Invention Title:

PROMPT AUTO-GENERATION FOR AI ASSISTANT BASED ON SCREEN UNDERSTANDING

Publication number:

US20250199829

Publication date:

2025-06-19

Section:

Physics

Class:

G06F9/453

Inventors:

Justin James WAGLE 🇺🇸 Pacifica, CA, United States

Rogerio BONATTI 🇺🇸 Bellevue, WA, United States

Assignee:

Microsoft Technology Licensing, LLC 🇺🇸 Redmond, WA, United States

Applicant:

Microsoft Technology Licensing, LLC 🇺🇸 Redmond, WA, United States

Smart overview of the Invention

Large language models (LLMs) and visual-language models (VLMs) are powerful tools that provide effective results when used with appropriate formatting. However, users often struggle to fully utilize these models due to a lack of expertise or patience. The patent application addresses this challenge by introducing a method to automatically generate AI prompts based on the understanding of the user's screen activity.

Screen Understanding

The method involves using an image encoder to process a current screenshot into an image embedding. This embedding is then compared with text embeddings that represent various screenshot activities. By identifying the text embedding that closely matches the image embedding, the system can determine the specific activity being performed by the user on their screen.

Automatic Prompt Generation

Once the screen activity is identified, AI prompts, referred to as "pills," are generated in real-time. These prompts are designed to assist users by providing suggestions or solutions related to their current activity.
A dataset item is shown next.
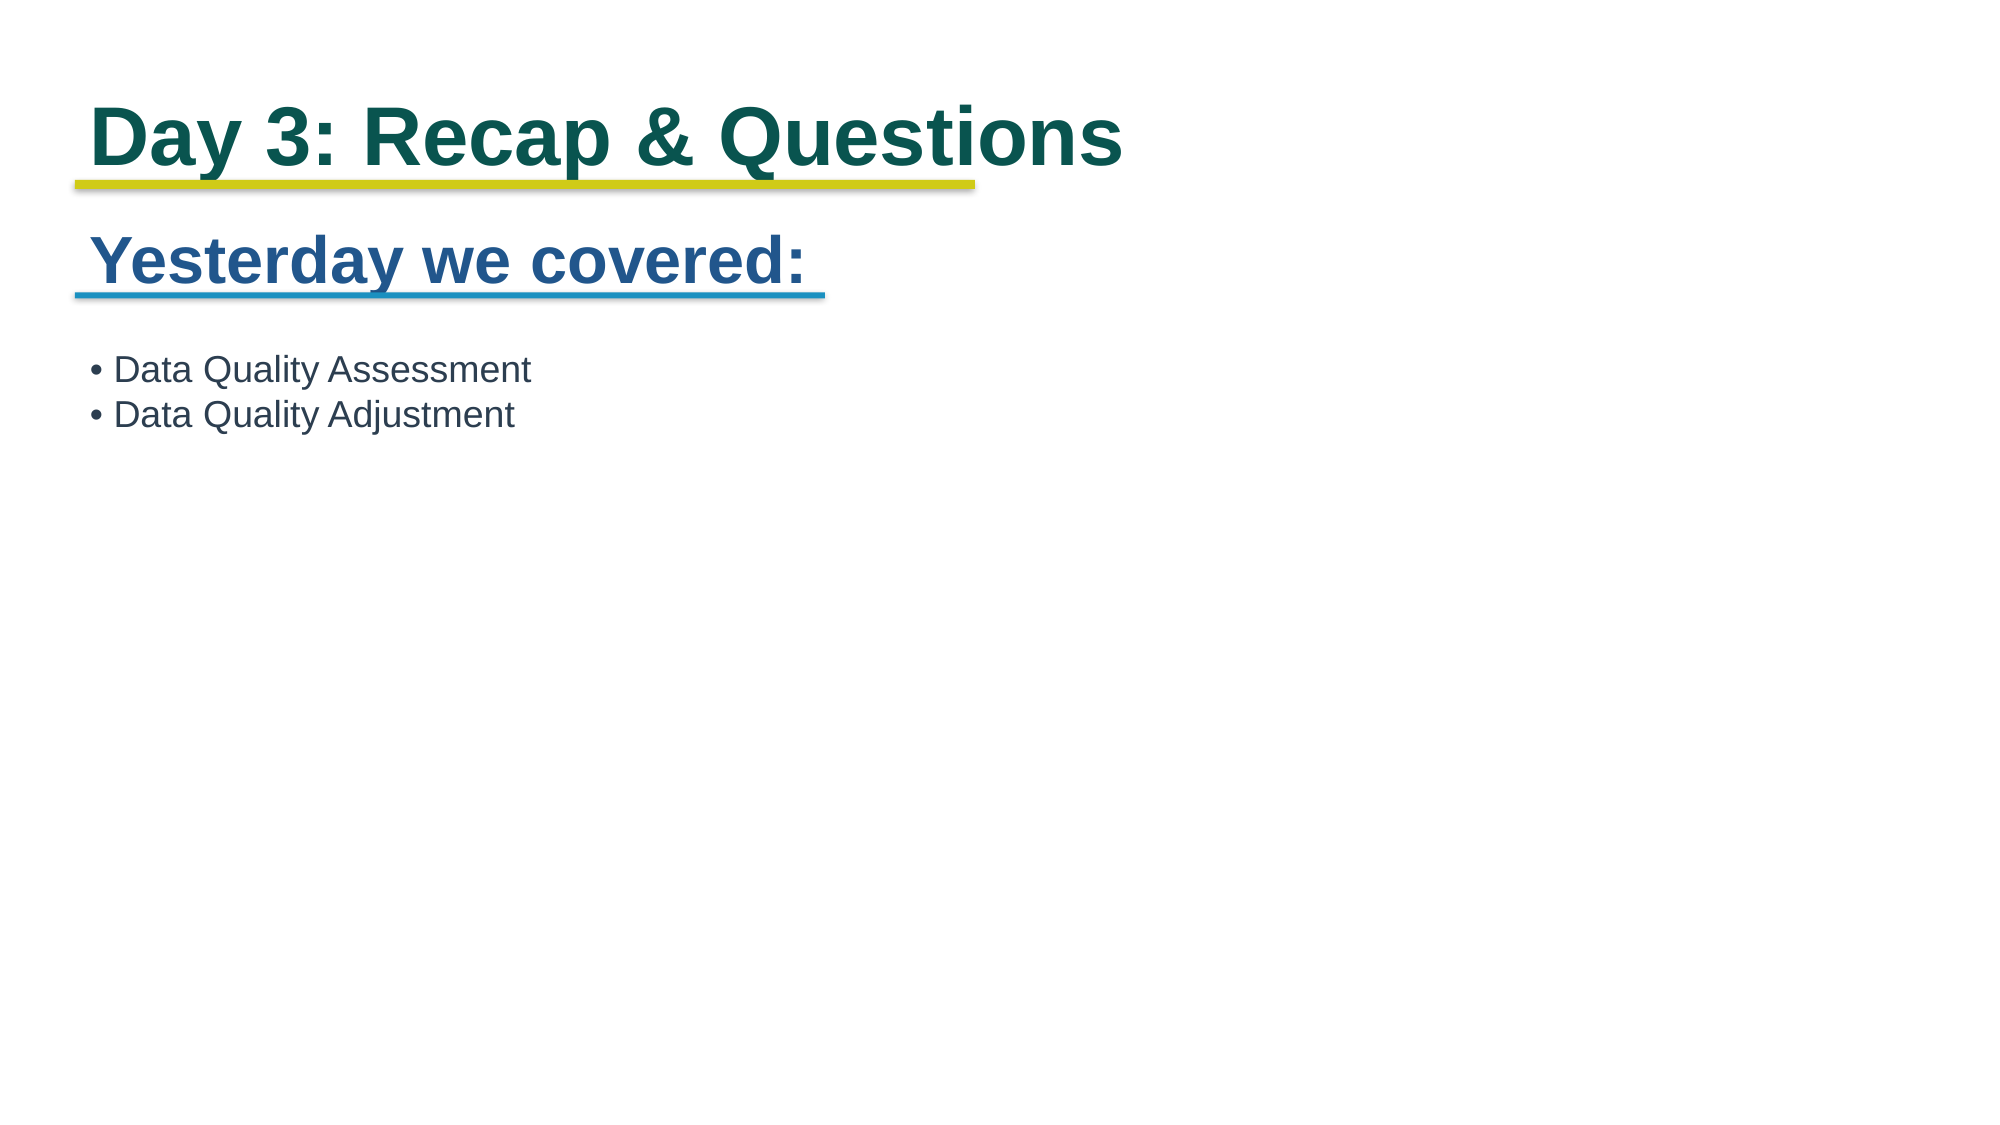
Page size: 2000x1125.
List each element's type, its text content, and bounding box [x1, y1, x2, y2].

This real-time assistance aims to enhance user interaction with LLMs and VLMs by making them more accessible and easier to navigate.

Benefits

Enhanced Usability: By generating context-aware prompts, users can interact more effectively with AI systems.
Time Efficiency: Real-time prompt generation reduces the time users spend figuring out how to phrase their queries.
Increased Accessibility: Users with varying levels of expertise can benefit from AI assistance without needing deep technical knowledge.

Potential Applications

The automatic generation of AI prompts can be applied in various scenarios where screen activity is involved, such as in educational tools, customer support systems, and productivity software. By leveraging screen understanding, this technology has the potential to significantly improve user experience across different platforms and applications.